### Reading text
——

A designer who, it turned out, had personally run outbound campaigns and won real clients before he joined. That was a strength his job description had no box for, so nobody had ever asked.

Someone hired into a creative seat who had trained as an accountant. The way she thought about measuring what works was exactly the rigour the team needed most. The part of her background that looked off topic was the part that made her rare.

A junior team member with the clearest view in the room of where the work should head. She would never have raised it in a group, because seniority and good ideas had quietly been treated as the same thing. They are not.

One of the strongest people on the team who, when asked if he was happy, answered “Yes. For now.” In a status meeting “yes” is where it ends. In a real conversation you hear the “for now” and you get to ask what would turn it into a plain yes.

A team member with nobody reporting to him on paper who was, in practice, running a whole strand of the work. Asked what he would change, he answered with business models rather than tasks.

One of the most analytical minds in the building, sitting at the most junior grade, who gave me the clearest read of the market that I heard from anyone.

A computer science graduate quietly working inside a content role, who came alive the moment the conversation turned to automation and systems.

A creator who took a subject everyone had written off as too dry for social media and turned it into something you would actually watch, in about a minute, without losing the substance.

A senior designer who kept making the case that what you are known for matters more than how often you post.

None of these people were hiding. They were waiting for a conversation with room for who they are rather than only what they produce.

The question that changes the frame

One question did most of the work. “If this were yours to decide and the budget was there, what would you change?”

——

### Tasks
1: In the text on hidden team strengths, rewrite the paragraph beginning "One of the strongest people on the team" more briefly, keeping its main facts.
2: According to the text on hidden team strengths, why would the junior team member with the clearest view of where the work should head never have raised it in a group?
3: Summarize the text on hidden team strengths in two sentences.

——

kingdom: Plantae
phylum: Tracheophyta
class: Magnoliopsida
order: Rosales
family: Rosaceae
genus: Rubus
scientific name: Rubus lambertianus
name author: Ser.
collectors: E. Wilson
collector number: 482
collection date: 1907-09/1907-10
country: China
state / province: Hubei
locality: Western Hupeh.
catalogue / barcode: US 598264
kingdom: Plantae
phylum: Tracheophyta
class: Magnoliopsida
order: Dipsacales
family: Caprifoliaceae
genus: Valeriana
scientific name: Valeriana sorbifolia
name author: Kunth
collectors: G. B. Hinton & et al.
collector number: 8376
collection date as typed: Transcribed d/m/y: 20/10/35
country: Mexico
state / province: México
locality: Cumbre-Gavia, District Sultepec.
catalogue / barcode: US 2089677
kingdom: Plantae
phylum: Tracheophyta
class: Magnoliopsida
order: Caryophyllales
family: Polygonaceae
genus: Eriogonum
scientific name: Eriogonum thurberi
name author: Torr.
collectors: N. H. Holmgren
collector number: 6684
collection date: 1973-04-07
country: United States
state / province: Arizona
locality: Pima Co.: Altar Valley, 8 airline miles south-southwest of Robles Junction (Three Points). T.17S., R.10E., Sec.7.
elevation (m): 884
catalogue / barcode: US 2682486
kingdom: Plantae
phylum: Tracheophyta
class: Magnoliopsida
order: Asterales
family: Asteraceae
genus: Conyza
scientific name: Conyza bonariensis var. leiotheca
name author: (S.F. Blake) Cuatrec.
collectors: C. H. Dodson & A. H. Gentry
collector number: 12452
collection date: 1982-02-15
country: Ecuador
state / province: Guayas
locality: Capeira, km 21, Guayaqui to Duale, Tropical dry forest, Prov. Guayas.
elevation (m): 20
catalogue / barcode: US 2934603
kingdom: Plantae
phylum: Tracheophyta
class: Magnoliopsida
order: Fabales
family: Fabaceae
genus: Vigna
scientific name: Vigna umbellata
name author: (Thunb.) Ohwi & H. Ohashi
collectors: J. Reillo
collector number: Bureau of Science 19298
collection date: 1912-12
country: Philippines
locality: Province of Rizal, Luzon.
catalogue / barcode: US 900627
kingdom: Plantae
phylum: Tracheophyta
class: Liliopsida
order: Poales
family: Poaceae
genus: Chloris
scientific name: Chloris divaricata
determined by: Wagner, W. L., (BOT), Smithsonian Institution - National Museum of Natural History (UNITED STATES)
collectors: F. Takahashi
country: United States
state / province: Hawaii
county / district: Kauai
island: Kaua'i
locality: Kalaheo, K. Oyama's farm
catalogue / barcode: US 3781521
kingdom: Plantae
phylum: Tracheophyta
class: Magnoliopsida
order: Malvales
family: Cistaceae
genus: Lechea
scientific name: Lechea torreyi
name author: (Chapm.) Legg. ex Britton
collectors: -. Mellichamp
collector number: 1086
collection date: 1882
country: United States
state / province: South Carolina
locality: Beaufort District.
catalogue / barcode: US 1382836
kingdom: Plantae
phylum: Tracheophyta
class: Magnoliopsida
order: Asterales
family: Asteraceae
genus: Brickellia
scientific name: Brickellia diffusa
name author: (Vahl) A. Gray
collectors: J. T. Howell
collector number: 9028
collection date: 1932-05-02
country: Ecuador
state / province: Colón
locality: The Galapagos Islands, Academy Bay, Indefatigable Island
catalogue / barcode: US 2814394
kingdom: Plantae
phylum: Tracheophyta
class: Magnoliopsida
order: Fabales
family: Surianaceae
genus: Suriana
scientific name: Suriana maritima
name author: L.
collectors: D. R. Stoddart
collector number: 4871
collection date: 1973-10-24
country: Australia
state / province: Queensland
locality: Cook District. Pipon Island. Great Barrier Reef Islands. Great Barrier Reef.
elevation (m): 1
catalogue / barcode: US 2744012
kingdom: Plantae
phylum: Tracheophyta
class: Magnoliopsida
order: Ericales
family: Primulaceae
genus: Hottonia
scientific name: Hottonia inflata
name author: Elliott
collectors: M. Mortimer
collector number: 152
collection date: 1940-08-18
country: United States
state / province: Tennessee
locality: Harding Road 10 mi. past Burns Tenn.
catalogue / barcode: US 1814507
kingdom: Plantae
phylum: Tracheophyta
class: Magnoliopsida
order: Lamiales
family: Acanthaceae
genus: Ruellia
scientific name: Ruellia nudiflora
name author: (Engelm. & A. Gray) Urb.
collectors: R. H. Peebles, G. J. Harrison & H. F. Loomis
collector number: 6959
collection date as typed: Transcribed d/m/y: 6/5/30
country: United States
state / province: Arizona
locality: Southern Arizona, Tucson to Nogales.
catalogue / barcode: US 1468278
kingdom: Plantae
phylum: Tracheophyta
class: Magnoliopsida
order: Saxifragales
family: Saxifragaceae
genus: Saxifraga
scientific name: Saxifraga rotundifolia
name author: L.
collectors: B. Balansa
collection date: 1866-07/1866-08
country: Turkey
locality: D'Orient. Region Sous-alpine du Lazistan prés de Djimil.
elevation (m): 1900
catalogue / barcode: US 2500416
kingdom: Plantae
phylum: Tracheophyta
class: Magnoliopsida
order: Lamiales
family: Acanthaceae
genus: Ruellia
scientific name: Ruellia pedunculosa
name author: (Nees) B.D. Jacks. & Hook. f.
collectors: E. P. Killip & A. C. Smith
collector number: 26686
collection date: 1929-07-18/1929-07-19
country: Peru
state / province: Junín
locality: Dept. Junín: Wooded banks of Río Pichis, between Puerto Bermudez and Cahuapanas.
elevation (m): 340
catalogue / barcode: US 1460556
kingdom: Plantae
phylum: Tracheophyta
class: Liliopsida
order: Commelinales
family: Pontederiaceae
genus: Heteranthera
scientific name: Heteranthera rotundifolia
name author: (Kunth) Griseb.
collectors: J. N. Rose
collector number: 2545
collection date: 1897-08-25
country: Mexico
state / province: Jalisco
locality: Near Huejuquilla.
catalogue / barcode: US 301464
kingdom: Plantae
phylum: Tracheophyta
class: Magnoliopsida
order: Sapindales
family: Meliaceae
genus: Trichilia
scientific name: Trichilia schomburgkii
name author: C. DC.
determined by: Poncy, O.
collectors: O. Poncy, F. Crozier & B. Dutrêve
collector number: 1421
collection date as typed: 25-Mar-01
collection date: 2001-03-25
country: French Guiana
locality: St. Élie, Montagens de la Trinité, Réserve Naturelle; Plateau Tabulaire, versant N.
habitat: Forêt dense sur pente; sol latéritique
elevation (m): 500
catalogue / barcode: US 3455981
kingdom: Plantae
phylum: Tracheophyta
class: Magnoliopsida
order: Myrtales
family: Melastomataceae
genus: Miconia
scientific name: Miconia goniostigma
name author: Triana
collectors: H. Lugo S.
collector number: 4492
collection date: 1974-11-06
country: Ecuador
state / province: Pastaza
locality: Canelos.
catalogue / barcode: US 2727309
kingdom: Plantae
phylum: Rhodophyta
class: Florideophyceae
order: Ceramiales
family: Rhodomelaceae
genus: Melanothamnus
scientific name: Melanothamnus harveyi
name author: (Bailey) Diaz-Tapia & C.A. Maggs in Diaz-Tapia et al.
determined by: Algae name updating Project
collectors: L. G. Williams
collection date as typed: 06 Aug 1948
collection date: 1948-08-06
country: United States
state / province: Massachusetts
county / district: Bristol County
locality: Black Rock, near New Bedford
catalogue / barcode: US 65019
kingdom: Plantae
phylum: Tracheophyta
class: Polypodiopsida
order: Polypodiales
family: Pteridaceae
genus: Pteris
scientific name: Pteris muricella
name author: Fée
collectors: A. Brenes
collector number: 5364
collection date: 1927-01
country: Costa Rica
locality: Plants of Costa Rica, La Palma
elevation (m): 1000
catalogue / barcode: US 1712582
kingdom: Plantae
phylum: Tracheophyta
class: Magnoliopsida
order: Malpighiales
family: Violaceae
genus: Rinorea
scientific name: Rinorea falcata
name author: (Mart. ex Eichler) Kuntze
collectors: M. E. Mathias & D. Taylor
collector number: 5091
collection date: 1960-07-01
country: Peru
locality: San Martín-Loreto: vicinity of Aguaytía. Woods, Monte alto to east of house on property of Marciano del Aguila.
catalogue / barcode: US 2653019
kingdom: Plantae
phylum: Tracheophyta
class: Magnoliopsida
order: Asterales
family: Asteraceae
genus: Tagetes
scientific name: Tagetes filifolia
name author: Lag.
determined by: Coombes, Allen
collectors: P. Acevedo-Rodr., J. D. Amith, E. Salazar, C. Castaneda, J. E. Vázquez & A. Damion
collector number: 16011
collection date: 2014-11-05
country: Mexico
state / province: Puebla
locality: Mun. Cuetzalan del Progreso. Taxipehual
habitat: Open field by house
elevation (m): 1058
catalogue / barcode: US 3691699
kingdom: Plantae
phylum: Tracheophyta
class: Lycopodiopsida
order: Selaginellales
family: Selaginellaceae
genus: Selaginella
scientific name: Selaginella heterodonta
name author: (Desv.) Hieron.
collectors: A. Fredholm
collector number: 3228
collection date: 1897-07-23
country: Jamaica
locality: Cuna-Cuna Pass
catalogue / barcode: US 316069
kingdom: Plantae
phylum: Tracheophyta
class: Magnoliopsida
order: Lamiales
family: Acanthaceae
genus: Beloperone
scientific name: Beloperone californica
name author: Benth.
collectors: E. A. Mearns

——

### Outputs in order
1: A top team member, asked if he was happy, said "Yes. For now." A status meeting stops at the "yes." A real conversation catches the "for now" and lets you ask what would make it a plain yes.

2: She would not have spoken up because seniority and good ideas had quietly been treated as the same thing. The text adds that they are not.

3: The text describes team members whose strengths went unseen in their formal roles, such as a designer who had won real clients, a former accountant in a creative seat, and a junior analyst with the clearest read of the market. None of them were hiding but were waiting for a conversation with room for who they are, and one question did most of the work: what they would change if it were theirs to decide and the budget was there.